De un lado está la Argentina del pasado, corporativa y prebendaria, populista y antidemocrática, arbitraria, deformada e intolerante. Del otro, la Argentina vital de sus zonas productivas, democrática y solidaria, abierta y plural, verdaderamente progresista. Esas “placas tectónicas” atraviesan, como está dicho, las fuerzas políticas aunque sus bordes no se expresen con nitidez en sus debates internos. No tenerlo en claro es la mejor forma de atarnos al estancamiento, a la pobreza secular, a la polarización social creciente, a la violencia y a la falta de futuro mediante la impostura de definiciones presuntamente ideológicas que hace tiempo han desmerecido.

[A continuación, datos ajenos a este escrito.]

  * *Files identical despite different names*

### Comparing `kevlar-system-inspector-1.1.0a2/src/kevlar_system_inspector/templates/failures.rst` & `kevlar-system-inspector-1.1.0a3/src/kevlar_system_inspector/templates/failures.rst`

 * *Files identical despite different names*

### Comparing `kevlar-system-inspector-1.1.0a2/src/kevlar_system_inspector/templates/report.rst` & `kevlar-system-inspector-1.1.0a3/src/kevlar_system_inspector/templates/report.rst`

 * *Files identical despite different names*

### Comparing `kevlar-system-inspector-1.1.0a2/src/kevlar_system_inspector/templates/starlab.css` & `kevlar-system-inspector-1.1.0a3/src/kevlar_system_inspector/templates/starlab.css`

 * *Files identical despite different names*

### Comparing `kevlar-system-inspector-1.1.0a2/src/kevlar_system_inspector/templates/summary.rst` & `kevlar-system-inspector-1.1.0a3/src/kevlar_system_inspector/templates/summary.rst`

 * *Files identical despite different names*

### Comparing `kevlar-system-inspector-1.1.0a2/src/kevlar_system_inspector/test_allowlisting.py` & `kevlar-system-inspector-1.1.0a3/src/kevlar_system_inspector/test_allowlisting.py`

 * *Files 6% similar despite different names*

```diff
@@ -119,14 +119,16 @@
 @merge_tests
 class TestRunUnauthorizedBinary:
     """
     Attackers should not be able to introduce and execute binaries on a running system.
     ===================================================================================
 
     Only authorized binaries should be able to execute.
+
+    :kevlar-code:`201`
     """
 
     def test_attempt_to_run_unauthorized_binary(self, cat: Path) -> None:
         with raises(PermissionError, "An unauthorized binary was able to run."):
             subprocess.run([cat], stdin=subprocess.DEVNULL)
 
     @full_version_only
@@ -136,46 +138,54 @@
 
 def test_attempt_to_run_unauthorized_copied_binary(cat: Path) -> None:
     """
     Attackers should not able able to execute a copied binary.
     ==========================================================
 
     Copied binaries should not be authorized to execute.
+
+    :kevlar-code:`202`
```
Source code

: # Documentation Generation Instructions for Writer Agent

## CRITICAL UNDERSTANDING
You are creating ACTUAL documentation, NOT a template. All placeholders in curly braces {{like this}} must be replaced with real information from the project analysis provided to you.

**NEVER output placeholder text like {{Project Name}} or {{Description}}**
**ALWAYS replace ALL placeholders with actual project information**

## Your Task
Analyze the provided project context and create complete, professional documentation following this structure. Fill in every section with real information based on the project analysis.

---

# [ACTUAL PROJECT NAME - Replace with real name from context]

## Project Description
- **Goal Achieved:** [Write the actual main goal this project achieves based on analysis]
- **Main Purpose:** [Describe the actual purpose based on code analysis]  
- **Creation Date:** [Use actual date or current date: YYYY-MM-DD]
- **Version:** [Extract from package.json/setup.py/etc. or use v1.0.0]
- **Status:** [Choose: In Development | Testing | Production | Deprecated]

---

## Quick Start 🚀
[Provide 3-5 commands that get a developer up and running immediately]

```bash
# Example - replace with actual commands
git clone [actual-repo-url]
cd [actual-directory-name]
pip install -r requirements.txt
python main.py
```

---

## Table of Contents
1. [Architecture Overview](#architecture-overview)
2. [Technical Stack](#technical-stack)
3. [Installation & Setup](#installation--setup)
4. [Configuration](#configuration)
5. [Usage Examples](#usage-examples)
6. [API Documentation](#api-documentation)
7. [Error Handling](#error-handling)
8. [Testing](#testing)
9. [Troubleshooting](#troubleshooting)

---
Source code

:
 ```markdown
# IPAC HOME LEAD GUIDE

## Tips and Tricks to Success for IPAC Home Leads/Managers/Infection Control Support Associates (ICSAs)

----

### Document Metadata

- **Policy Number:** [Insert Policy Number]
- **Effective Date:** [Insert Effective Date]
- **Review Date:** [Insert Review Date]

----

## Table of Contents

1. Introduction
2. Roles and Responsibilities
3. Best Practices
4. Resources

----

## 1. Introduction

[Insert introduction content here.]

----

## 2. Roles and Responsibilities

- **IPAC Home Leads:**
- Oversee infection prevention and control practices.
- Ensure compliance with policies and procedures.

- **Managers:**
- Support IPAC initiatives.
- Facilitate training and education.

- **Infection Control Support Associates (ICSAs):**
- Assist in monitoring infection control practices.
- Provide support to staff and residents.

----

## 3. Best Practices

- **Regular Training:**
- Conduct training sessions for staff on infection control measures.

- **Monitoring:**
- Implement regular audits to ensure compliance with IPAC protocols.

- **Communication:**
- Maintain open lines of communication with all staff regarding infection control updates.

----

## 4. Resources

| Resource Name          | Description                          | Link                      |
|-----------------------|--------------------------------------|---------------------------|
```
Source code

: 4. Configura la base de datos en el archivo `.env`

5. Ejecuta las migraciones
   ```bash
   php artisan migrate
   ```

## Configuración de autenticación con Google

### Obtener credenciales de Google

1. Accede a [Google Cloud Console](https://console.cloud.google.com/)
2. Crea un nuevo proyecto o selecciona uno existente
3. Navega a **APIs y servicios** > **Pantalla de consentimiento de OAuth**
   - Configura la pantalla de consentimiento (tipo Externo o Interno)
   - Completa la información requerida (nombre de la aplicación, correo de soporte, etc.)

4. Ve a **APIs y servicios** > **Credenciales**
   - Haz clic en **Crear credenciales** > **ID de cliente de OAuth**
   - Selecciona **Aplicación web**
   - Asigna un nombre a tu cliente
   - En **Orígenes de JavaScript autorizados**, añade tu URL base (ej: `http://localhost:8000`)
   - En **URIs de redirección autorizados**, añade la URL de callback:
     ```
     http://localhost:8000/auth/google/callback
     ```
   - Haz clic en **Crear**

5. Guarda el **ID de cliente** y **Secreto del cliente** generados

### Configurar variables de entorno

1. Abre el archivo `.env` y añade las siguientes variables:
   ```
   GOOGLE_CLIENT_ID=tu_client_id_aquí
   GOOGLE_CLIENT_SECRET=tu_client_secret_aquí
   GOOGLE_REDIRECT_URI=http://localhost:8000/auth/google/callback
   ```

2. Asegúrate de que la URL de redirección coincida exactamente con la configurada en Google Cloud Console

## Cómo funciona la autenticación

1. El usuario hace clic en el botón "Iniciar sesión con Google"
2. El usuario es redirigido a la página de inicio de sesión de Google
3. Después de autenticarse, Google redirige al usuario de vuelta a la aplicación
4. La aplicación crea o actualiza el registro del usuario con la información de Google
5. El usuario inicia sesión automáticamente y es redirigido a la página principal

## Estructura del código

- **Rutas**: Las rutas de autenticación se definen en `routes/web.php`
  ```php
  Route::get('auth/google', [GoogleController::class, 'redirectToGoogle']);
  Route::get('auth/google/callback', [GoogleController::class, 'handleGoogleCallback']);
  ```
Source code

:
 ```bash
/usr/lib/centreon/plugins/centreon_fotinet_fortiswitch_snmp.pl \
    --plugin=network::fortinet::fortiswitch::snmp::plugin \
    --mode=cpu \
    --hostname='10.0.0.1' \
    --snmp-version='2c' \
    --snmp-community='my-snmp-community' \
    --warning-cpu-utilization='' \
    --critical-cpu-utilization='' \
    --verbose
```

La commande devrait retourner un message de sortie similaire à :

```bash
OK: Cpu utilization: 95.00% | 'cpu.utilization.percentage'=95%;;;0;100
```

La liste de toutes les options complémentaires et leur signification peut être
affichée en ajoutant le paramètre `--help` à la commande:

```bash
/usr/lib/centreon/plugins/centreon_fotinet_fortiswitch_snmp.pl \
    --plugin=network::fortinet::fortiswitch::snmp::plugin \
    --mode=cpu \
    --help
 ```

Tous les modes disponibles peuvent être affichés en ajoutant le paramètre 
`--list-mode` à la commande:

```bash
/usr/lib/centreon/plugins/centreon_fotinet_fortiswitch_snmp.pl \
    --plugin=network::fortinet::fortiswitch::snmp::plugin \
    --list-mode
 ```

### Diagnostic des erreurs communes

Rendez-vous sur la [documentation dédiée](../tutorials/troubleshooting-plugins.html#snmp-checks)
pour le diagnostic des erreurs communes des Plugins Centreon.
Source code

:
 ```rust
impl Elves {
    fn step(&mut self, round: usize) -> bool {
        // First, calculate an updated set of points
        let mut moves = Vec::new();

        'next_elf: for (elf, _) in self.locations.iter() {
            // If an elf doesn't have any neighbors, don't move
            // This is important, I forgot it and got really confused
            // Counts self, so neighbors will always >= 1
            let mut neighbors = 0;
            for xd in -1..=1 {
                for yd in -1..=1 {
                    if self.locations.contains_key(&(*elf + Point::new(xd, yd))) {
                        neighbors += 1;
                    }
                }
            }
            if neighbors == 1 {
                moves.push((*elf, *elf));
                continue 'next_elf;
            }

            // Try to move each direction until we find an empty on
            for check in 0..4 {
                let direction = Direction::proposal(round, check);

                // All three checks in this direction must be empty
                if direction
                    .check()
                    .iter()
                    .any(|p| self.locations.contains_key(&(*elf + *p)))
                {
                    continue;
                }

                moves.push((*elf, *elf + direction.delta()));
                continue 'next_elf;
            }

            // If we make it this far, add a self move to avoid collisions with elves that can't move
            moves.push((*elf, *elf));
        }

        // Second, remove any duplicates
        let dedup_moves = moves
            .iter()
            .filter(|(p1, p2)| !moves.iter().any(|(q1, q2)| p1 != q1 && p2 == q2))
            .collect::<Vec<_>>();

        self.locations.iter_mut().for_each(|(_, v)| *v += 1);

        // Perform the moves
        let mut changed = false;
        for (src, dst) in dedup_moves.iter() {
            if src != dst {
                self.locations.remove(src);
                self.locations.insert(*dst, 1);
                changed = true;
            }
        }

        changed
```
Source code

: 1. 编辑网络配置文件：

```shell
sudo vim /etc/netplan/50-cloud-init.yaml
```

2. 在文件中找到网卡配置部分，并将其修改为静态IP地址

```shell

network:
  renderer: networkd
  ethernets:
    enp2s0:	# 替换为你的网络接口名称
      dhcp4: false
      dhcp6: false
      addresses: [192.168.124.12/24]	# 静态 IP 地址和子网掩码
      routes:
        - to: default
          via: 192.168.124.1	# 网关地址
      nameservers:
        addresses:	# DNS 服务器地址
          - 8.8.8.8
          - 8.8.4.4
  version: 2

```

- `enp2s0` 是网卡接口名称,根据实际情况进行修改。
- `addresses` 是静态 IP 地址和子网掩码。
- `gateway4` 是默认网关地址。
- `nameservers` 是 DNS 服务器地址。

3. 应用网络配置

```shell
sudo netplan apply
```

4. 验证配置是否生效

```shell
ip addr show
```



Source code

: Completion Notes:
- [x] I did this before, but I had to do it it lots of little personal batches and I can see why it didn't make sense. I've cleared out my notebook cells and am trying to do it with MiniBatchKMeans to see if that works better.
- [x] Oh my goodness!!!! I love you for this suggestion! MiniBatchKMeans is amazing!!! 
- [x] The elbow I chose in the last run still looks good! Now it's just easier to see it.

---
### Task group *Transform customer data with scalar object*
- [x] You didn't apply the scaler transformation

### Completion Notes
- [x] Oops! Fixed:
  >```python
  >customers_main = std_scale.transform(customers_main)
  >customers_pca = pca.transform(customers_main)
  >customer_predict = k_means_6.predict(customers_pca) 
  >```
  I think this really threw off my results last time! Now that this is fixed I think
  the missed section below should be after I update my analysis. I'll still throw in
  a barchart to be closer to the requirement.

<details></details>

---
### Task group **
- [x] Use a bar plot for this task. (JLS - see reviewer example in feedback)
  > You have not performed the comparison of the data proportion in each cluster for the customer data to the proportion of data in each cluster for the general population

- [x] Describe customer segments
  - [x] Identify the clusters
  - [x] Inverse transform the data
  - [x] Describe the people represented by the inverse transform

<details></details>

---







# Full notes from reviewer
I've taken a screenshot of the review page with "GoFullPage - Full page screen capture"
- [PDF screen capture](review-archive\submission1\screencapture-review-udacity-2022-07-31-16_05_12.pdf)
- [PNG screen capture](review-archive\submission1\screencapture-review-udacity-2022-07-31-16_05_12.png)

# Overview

Sostener que los argentinos deben dejar en la voluntad discrecional del Poder Ejecutivo la facultad de apropiarse, por decreto, de ingresos de sus ciudadanos, no es progresista: es premoderno. No es compatible con el estado de derecho, ni con la letra constitucional.
El financiamiento del Estado, así como sus objetivos, debe ser establecido por el Congreso porque es la base constitutiva de una sociedad democrática. Para eso están los legisladores, para eso los argentinos sostienen la institución parlamentaria con recursos, aseguran su independencia con inmunidades y emolumentos públicos y les dan seguridad en sus cargos. El argumento de la “dificultad en reunir el parlamento” es de una sustancial endeblez moral y política. Los parlamentarios estarían de más si renunciaran a su facultad principal, que es definir los objetivos del Estado, su financiamiento y su control.
Si los argentinos deciden hacer “política económica” con los impuestos, deben discutirlo en forma abierta y transparente, como sólo puede hacerse en las Cámaras legislativas, en el marco de la normas de la Constitución. De lo contrario, se repetirán las deformaciones escandalosas de las que estamos siendo testigos, con valijas cargadas de dinero, fideicomisos sin control, obras públicas de precios desmedidos y correlativos crecimientos desbordantes e injustificados de los funcionarios ejecutivos.
Definir impuestos en la penumbra de los despachos y los acuerdos secretos en los Ministerios es, además, la mejor forma de reciclar complicidades, realizar negociados con fondos públicos, presionar a gobernadores e intendentes, privilegiar empresarios amigos, construir clientelismo, reciclar el estancamiento.
Los argentinos no merecen eso de sus legisladores.